**TESTO DI PARTENZA:**
++++++

Gli scenari apocalittici descritti anche dalla stampa internazionale in caso di vittoria del “no” sono realistici? Eventuali oscillazioni dei mercati finanziari non possono cancellare il fatto che negli ultimi anni le condizioni di sostenibilità del debito pubblico italiano sono finora migliorate.

Scenari bui

Nelle settimane precedenti il referendum The Economist, il Financial Times in due occasioni (Wolfgang Munchau e Rachel Sanderson) e una famosa economista come Carmen Reinhart su Project Syndicate hanno descritto scenari apocalittici per l’Italia in caso di vittoria del No al referendum costituzionale. Nel frattempo lo spread tra il costo del debito italiano e quello tedesco è tornato a salire, da 125 punti base registrati dalla prima metà del 2016 fino all’inizio di ottobre ai 190 punti toccati nella mattina del 28 novembre. A questo concorre la mancata soluzione dei problemi di bilancio di alcune banche italiane (prima fra tutte Mps). Sarà però bene ricordare che, anche se un’eventuale vittoria del “no” provocasse instabilità sui mercati, la sostenibilità del debito pubblico dell’Italia non è più nelle condizioni del 2014 e tanto meno in quelle del 2012.
Certo, se la riduzione del carico fiscale ottenuta con il bonus 80 euro e la cancellazione della tassa sulla prima casa fosse stata accompagnata da una revisione della spesa meno timida di quella attuata dal governo, l’aumento del debito pubblico ne sarebbe stato frenato. Ma forse (forse) lo sarebbe stata anche la sia pur timida ripresa dell’economia del biennio che non è certo dovuta alle riforme a metà attuate in questo periodo di tempo. In ogni caso, il debito pubblico italiano ha continuato ad aumentare in valore assoluto: dai 2mila miliardi di euro del 2012 agli attuali 2200 miliardi. E in rapporto al Pil, il debito è salito dal 116 per cento del 2011 al 132,8 con cui, secondo il Ddl di bilancio 2017, si chiuderà il 2016.

++++++

**MATERIALE FORNITO:**
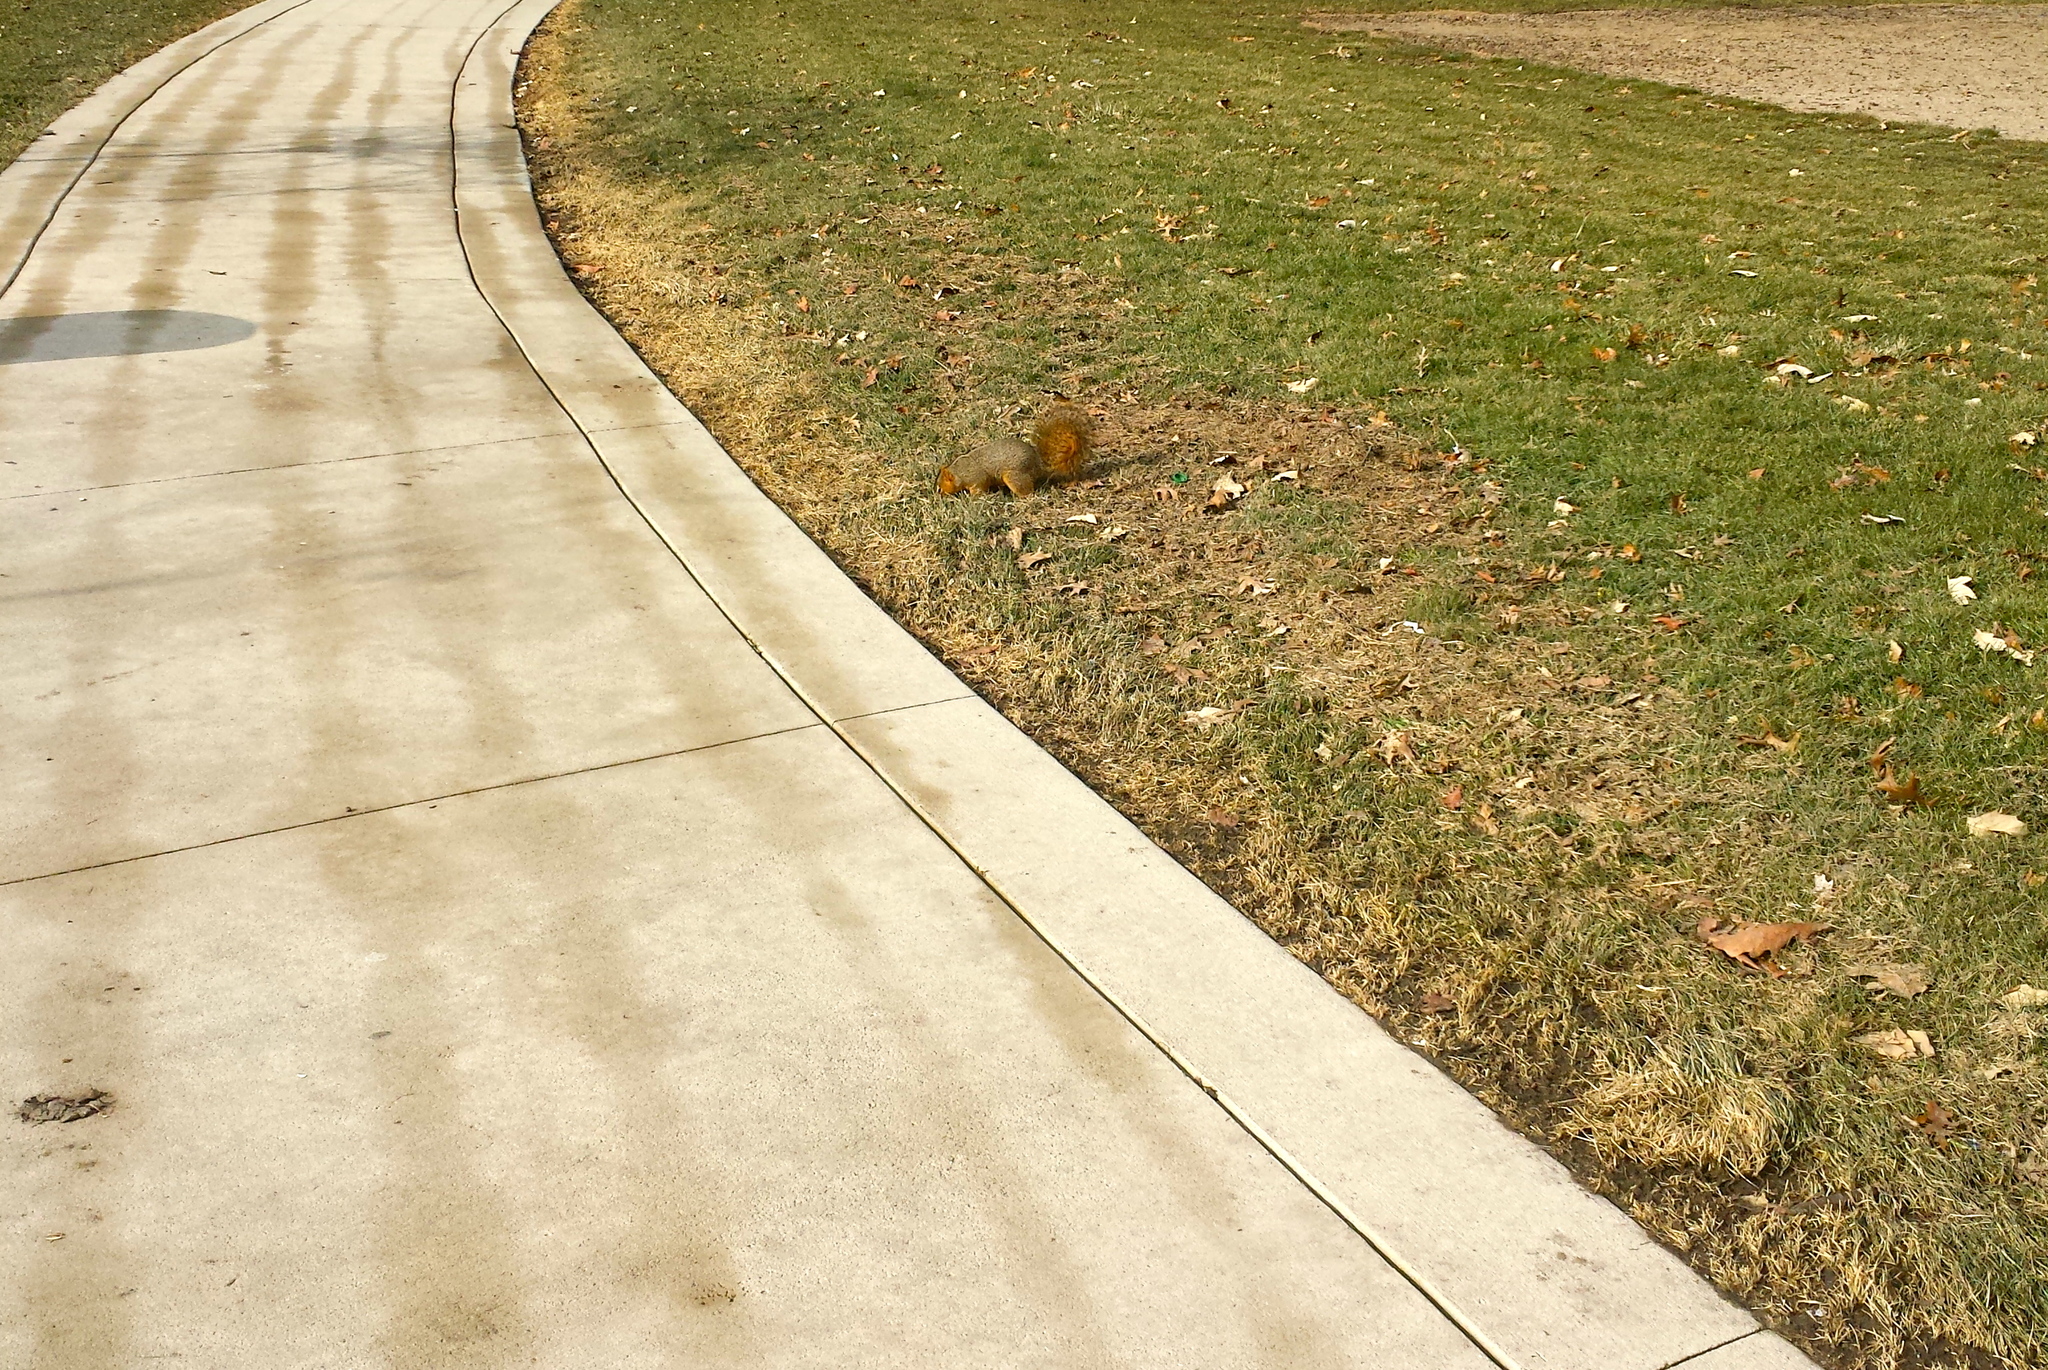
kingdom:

++++++

**CONSEGNA A:**
Rispondi a queste domande sul testo sul debito pubblico:
(i) Fino a quanti punti base è salito lo spread la mattina del 28 novembre?
(ii) Quale banca italiana è indicata come "prima fra tutte"?
(iii) Qual era il rapporto tra debito e Pil nel 2011?
**CONSEGNA B:** Ricopia dal testo sul debito pubblico il passo che va da "Gli scenari apocalittici" a "sono finora migliorate.".
Il materiale non ha alcun ruolo in questo lavoro.

**RISPOSTA CORRETTA A:**
(i) 190 punti base.
(ii) Mps.
(iii) Il 116 per cento.

**RISPOSTA CORRETTA B:**
Gli scenari apocalittici descritti anche dalla stampa internazionale in caso di vittoria del “no” sono realistici? Eventuali oscillazioni dei mercati finanziari non possono cancellare il fatto che negli ultimi anni le condizioni di sostenibilità del debito pubblico italiano sono finora migliorate.